Apple has admitted that the its new Apple Maps app, now the default mapping application on iOS 6, is still in its early days.
In a statement to All Things Digital, the tech supplement of The Wall Street Journal, Apple spokeswomen Trudy Miller said: “Customers around the world are upgrading to iOS 6 with over 200 new features including Apple Maps, our first map service.
"We are excited to offer this service with innovative new features like Flyover, turn-by-turn navigation, and Siri integration. We launched this new map service knowing it is a major initiative and that we are just getting started with it. Maps is a cloud-based solution and the more people use it, the better it will get. We appreciate all of the customer feedback and are working hard to make the customer experience even better.”
READ: Apple iOS 6 review
Apple has received widespread backlash from customers around the globe realising that the new maps app while good in some respects, such as the new Flyover view, is lacking in others.
New users have criticised the new app for its lack of transit and walking directions, listing companies, restaurants and bars no longer open, and even satellite imagery blocked by cloud cover.
According to All Things Digital, it's sources tell it that Apple is on the case trying to fix many of the problems.

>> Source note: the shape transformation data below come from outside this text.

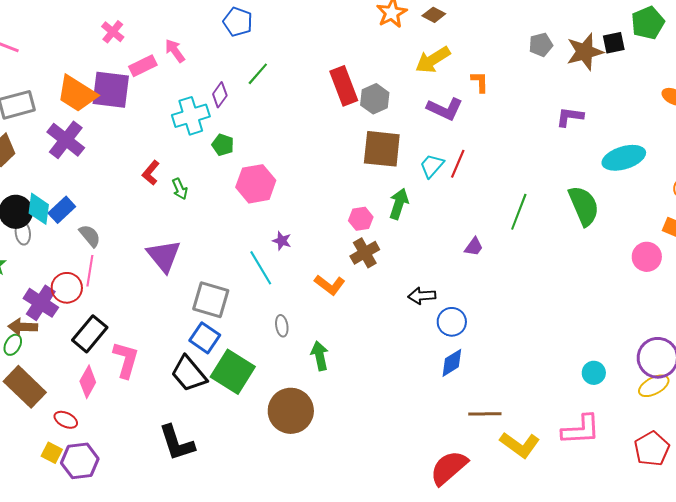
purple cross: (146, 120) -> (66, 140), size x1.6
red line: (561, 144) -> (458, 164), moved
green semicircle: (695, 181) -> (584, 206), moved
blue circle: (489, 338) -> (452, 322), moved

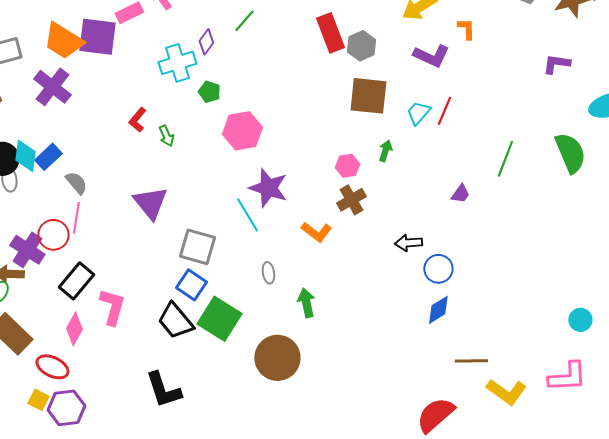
green arrow: (399, 204) -> (385, 151), size x0.7
purple star: (282, 241) -> (268, 188), size x2.0
red ellipse: (66, 420) -> (52, 367), size x1.4

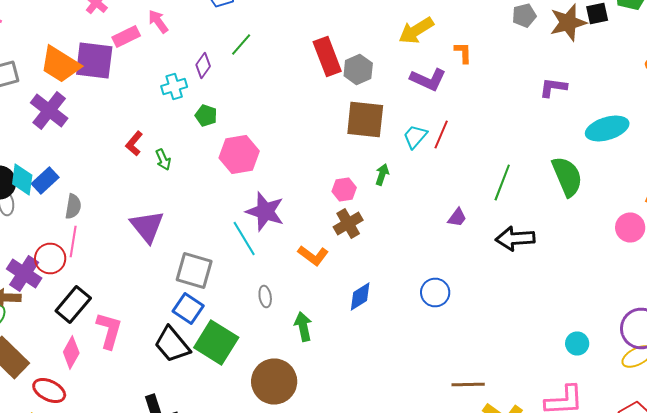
cyan cross: (177, 63) -> (174, 86), size x0.7
gray semicircle: (76, 183) -> (73, 206), turned 50
black arrow: (408, 243) -> (515, 238), moved, size x1.4
blue diamond: (438, 310) -> (360, 296), moved

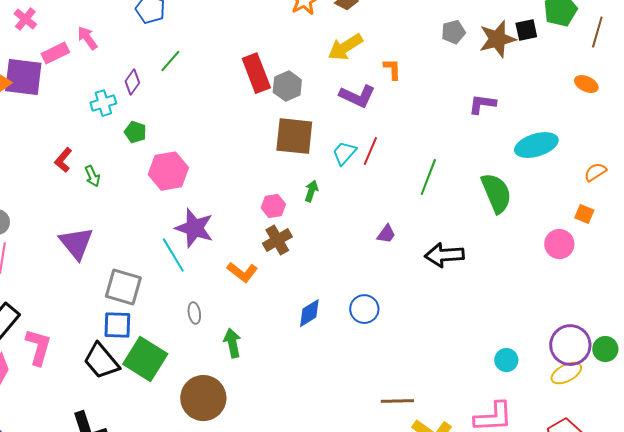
green line: (502, 182) -> (428, 177), moved
blue diamond: (360, 296) -> (309, 313), moved
blue square: (188, 308) -> (117, 325), turned -32

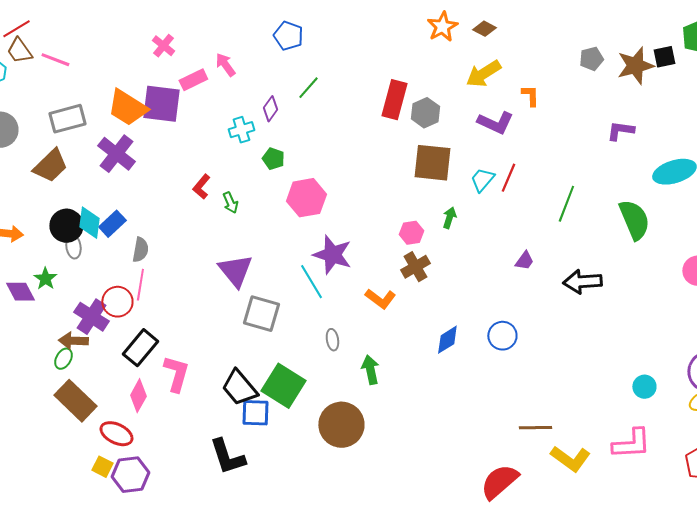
red rectangle: (256, 73) -> (394, 100), turned 36
purple triangle: (76, 243) -> (235, 271), moved
blue square: (117, 325) -> (255, 413), moved

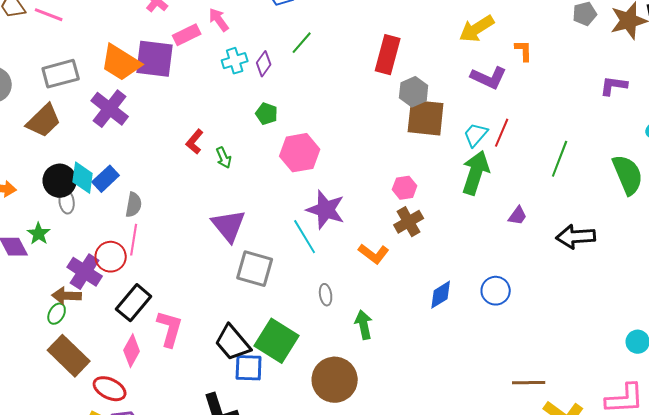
gray hexagon: (425, 113) -> (414, 92), moved
cyan cross: (241, 130) -> (235, 61), moved
green arrow: (449, 218) -> (476, 173), moved, size x2.0

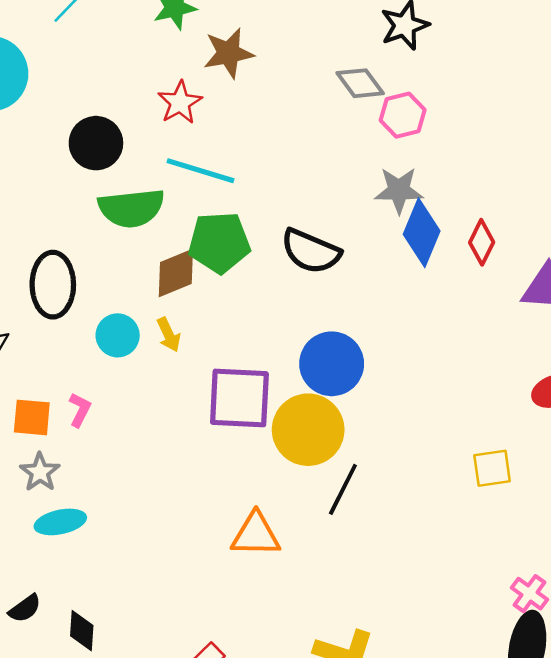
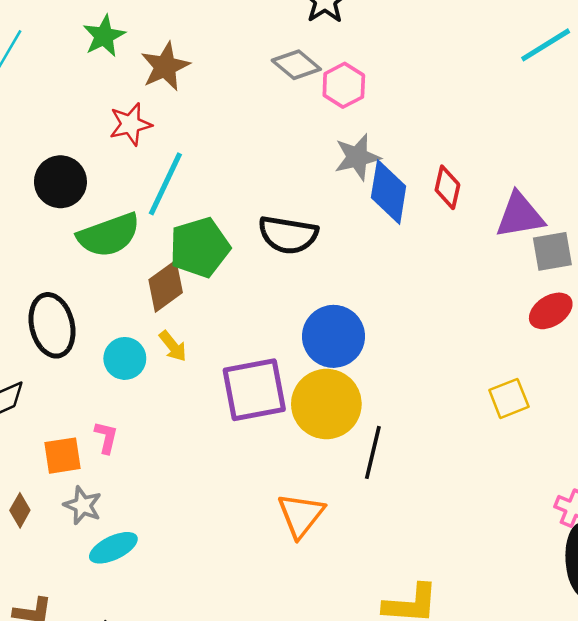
red star: (180, 103) -> (130, 124), turned 30
cyan line: (200, 171) -> (165, 184), turned -68
orange triangle: (256, 535) -> (301, 515), turned -39

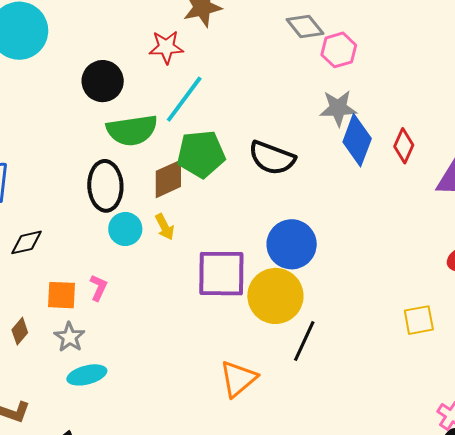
black ellipse: (52, 325) -> (105, 186), moved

"Sources tell AllThingsD that the team assigned to the app is under lockdown right now working to fix it."
Meanwhile rumours circulating the web suggest that Google has submitted a dedicated Google Maps app for people to use, but that Apple is still yet to approve the app. Neither Google nor Apple is willing to confirm that though.
Those looking to blame TomTom for the errors shouldn't. The company issued Pocket-lint with the following statement:
"TomTom supply maps and related content to the majority of handheld players, including RIM, HTC, Samsung, AOL (MapQuest Mobile), Apple and also Google (for the areas where they don't make their own maps). TomTom maps are used by businesses around the world, which have standards for coverage, detail, quality and safety.
"When people use a map, their experience is determined by two things. Firstly, the underlying content, notably the maps. This is what TomTom is currently supplying the mobile industry with and it is what gives their maps the best foundation. Secondly, user experience is determined by adding additional features to the map application, such as visual imagery. This is typically defined and created by the handset manufacturers and third party software providers on the basis of their own vision and needs."
The company was also keen to stress that its 65m TomTom customers and 1.5m iOS customers haven't had any problems.